Journalism students go international to cover COVID-19 story

UCLan undergraduates and postgraduates collaborate with their American and Chinese counterparts for coronavirus project

University of Central Lancashire (UCLan) students have joined forces with their counterparts in America and China to collaborate on a coronavirus inspired international learning project.

Around 30 journalism students from UCLan, Central Connecticut State University (CCSU) and Guangdong University of Foreign Studies (GDUFS) are sharing their stories and experiences of the COVID-19 pandemic from across the globe.

This is an international crisis that underscores how interconnected we all are.

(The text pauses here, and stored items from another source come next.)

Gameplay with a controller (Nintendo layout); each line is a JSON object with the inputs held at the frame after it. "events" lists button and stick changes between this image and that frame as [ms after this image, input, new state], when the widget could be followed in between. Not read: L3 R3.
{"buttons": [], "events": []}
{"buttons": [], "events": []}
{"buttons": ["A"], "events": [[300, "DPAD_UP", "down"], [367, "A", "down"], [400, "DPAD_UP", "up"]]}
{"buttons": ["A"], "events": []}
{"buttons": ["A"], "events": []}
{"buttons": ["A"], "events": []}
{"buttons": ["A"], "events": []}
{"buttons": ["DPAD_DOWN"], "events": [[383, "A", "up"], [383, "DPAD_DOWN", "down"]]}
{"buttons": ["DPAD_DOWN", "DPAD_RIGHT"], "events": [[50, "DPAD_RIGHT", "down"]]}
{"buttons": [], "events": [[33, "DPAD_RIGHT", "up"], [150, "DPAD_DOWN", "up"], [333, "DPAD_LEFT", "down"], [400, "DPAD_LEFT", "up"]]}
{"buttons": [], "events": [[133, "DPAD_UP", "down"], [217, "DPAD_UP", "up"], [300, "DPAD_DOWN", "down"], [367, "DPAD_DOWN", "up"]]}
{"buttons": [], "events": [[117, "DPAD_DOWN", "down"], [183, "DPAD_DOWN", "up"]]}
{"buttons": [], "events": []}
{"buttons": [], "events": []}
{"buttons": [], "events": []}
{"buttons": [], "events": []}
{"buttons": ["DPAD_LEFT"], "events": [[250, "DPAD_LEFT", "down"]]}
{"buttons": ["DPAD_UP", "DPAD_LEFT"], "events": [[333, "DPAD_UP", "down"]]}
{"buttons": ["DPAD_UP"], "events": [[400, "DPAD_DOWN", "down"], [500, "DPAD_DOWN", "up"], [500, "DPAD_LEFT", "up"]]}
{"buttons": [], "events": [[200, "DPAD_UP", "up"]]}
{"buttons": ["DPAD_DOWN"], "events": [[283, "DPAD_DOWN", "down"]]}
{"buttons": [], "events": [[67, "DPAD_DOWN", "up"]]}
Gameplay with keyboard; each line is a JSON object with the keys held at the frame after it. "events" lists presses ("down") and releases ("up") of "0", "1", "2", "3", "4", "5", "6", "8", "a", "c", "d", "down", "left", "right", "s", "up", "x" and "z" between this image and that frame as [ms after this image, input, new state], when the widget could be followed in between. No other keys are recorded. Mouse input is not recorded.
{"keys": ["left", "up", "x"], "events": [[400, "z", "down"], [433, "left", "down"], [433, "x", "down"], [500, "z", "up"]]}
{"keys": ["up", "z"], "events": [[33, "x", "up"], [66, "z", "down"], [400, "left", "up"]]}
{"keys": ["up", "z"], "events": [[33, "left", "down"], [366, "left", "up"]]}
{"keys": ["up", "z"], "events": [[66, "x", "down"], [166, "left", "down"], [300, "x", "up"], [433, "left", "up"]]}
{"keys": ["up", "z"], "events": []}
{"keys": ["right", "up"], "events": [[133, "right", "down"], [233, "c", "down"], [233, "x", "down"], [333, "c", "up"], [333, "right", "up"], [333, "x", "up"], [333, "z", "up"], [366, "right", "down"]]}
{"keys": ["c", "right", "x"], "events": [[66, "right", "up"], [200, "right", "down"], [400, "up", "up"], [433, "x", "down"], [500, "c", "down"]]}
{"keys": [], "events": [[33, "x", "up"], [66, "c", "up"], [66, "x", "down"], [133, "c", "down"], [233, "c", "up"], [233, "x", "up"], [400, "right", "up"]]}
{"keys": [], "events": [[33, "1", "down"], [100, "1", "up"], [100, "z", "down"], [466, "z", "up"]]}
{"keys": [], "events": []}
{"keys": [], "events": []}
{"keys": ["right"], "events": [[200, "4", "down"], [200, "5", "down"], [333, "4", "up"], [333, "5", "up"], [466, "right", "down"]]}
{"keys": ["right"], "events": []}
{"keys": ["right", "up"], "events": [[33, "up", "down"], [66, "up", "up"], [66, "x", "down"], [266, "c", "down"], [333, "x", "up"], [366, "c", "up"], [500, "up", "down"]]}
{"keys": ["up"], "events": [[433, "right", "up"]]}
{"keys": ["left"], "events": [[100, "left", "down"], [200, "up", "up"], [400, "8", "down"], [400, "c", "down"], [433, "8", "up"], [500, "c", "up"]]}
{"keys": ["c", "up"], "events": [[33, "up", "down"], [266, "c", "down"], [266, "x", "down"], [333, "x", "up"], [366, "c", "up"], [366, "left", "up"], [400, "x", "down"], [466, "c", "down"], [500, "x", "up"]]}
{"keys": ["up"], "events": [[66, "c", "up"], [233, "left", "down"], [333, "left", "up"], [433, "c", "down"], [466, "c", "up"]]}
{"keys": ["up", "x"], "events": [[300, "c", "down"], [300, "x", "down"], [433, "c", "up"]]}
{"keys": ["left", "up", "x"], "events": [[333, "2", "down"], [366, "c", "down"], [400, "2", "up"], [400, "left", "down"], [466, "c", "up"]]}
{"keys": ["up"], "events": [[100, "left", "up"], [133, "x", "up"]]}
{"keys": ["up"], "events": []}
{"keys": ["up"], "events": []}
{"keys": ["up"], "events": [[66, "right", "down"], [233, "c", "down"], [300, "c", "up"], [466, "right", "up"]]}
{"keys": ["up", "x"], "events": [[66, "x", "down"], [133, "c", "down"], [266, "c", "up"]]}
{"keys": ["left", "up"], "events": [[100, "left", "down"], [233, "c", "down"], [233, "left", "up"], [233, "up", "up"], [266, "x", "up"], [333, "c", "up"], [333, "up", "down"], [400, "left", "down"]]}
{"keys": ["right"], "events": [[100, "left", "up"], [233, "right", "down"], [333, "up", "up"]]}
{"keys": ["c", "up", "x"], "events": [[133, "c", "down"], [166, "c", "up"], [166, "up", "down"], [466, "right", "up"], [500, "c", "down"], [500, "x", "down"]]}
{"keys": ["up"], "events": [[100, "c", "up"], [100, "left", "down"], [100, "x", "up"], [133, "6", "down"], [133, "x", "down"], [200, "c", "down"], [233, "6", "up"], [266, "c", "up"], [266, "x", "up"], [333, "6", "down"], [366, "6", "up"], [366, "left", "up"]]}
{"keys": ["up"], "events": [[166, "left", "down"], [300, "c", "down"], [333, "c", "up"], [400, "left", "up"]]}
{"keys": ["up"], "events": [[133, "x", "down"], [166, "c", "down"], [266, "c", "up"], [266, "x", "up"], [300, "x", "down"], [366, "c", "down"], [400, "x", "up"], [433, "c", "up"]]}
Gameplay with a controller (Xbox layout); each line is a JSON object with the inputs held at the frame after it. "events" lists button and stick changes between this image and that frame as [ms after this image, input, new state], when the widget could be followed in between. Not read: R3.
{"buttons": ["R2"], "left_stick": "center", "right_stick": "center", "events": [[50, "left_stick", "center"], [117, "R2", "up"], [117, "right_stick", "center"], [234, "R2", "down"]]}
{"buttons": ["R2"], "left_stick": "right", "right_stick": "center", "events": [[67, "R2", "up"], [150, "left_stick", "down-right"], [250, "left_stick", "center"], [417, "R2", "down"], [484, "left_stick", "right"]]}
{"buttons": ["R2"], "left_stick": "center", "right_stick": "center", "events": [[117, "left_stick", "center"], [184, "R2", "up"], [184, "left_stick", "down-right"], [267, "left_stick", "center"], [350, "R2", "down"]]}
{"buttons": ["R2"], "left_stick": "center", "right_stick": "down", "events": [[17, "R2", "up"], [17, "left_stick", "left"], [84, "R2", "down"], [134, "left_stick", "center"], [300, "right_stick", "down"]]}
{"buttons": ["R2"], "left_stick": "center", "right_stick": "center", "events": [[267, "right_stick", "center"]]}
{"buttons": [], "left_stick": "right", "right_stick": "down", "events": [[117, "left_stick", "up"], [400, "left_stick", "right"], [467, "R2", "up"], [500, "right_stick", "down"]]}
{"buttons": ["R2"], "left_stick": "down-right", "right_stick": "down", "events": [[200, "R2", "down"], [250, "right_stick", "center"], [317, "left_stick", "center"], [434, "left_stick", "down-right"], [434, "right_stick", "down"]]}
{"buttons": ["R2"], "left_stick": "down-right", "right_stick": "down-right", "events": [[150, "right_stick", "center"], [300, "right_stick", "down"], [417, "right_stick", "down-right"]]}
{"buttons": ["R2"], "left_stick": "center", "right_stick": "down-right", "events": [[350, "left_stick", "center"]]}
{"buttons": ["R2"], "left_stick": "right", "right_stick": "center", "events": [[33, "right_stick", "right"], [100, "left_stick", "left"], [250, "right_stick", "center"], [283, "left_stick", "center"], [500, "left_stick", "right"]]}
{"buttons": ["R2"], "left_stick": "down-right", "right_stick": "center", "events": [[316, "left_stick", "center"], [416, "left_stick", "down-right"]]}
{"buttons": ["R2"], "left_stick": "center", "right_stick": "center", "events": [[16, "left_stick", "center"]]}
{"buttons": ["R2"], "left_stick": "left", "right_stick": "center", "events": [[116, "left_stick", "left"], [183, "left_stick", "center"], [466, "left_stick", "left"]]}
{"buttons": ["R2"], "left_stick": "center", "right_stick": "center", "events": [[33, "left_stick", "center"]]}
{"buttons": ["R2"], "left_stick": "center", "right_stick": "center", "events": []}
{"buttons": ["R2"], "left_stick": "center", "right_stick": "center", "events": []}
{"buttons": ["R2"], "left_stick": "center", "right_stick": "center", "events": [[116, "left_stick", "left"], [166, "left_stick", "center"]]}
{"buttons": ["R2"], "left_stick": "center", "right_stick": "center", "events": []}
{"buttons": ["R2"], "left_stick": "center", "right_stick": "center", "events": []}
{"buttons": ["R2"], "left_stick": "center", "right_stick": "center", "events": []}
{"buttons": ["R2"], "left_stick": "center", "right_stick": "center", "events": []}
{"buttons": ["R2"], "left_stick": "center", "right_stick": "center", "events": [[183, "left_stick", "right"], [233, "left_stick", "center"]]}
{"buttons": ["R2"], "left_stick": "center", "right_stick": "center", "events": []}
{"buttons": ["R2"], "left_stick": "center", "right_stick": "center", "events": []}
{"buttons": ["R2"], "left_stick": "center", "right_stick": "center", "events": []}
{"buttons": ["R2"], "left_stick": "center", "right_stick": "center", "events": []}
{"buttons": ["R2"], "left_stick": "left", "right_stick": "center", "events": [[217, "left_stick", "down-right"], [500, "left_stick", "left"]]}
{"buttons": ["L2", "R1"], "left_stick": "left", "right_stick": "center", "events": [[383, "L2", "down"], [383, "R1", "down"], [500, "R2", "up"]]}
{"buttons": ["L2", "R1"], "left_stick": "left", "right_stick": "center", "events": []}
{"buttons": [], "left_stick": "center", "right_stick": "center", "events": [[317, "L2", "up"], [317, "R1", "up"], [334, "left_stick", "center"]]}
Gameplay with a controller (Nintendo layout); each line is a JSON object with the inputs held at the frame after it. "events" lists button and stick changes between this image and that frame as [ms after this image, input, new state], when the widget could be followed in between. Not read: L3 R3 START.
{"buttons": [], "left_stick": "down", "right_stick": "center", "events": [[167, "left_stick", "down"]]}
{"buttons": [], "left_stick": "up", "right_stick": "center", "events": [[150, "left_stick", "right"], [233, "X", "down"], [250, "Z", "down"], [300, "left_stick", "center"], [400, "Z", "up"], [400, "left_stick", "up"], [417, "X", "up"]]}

For journalism it is an opportunity to stretch with content, technology and global awareness.

Coronavirus has brought unprecedented challenges for many and as universities have shut their doors, journalism students are being more creative with finding their stories.

Vivian Martin, Professor and Chair of CCSU’s Department of Journalism, helped to set up the collaboration with the aim of helping the journalism students share their ideas across the pond.

She said: “This is an international crisis that underscores how interconnected we all are. For journalism it is an opportunity to stretch with content, technology and global awareness. I hope we can come up with work that might suggest further collaborations and learning.”

The students are using Zoom, a video conferencing app, in order to connect virtually. It means despite losing the ability to conduct face-to-face interviews, they are still able to discuss their stories and interview each other.

Some of the journalism students taking part in the UK, US and Chinese journalism collaboration.

Journalism students taking part in the collaboration.

Undergraduate Hannah Stobie, who is in the second-year of her journalism degree at UCLan, hopes the collaboration will help her learn about the different responses to the pandemic for her University radio assignment.

“This collaboration is so much more than usual University practice,” she said. “It’s a good opportunity to gain material for us if we have assignments, as well as to make contacts and even friends.”

Angela Fortuna is a CCSU broadcast journalism student and is hoping the collaboration will satisfy her love for travelling.

She said: “Our school was supposed to be going on trips to France and Amsterdam, but they were cancelled because of the coronavirus pandemic. This collaboration is a good way to replace that. It means I can still learn about other places and about how other countries are dealing with COVID-19.”